= Beginning of Section =

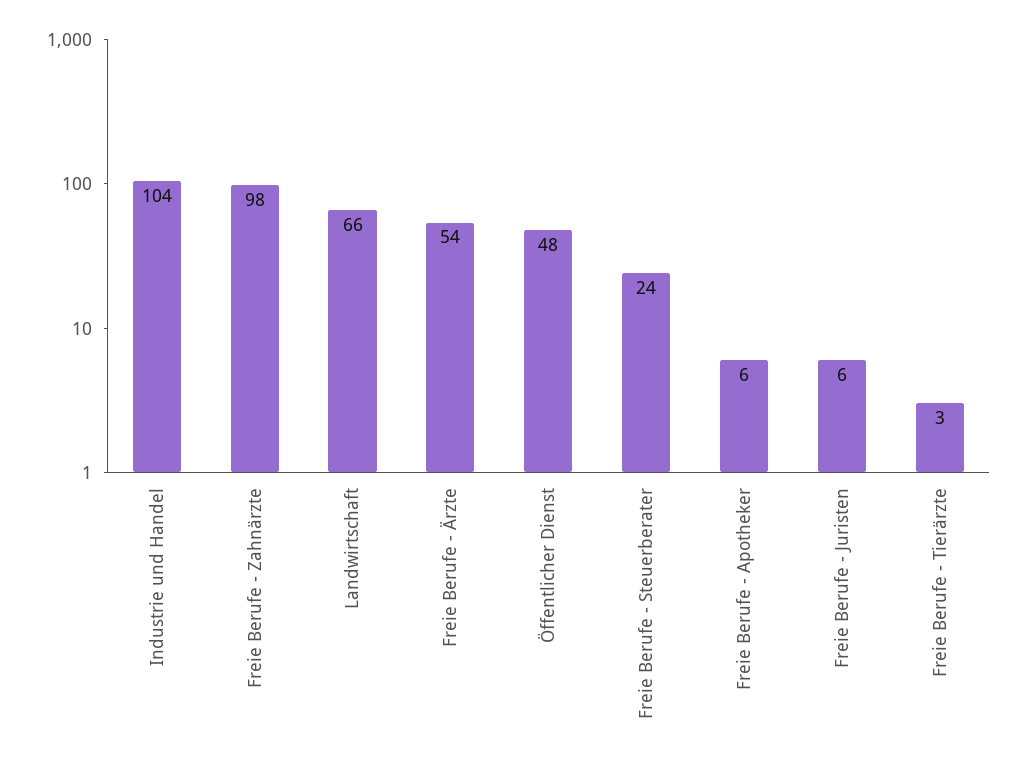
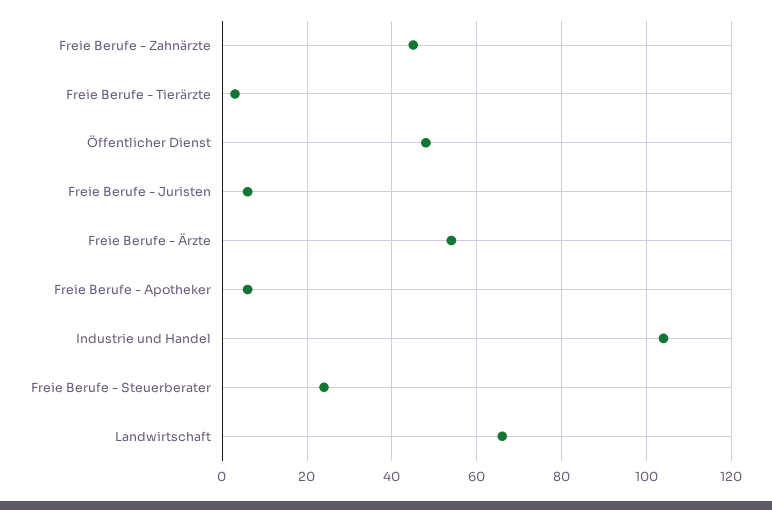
  {
    "Industrie und Handel": 104,
-   "Freie Berufe - Zahnärzte": 98,
+   "Freie Berufe - Zahnärzte": 45,
    "Landwirtschaft": 66,
    "Freie Berufe - Ärzte": 54,
    "Öffentlicher Dienst": 48,
    "Freie Berufe - Steuerberater": 24,
    "Freie Berufe - Apotheker": 6,
    "Freie Berufe - Juristen": 6,
    "Freie Berufe - Tierärzte": 3
  }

= End of Section =

EXERCISE PROMPT:
A verbatim copy of every entry above, with no pictures, is the expected output.

RESULT FOR THIS EXERCISE:
  {
    "Industrie und Handel": 104,
-   "Freie Berufe - Zahnärzte": 98,
+   "Freie Berufe - Zahnärzte": 45,
    "Landwirtschaft": 66,
    "Freie Berufe - Ärzte": 54,
    "Öffentlicher Dienst": 48,
    "Freie Berufe - Steuerberater": 24,
    "Freie Berufe - Apotheker": 6,
    "Freie Berufe - Juristen": 6,
    "Freie Berufe - Tierärzte": 3
  }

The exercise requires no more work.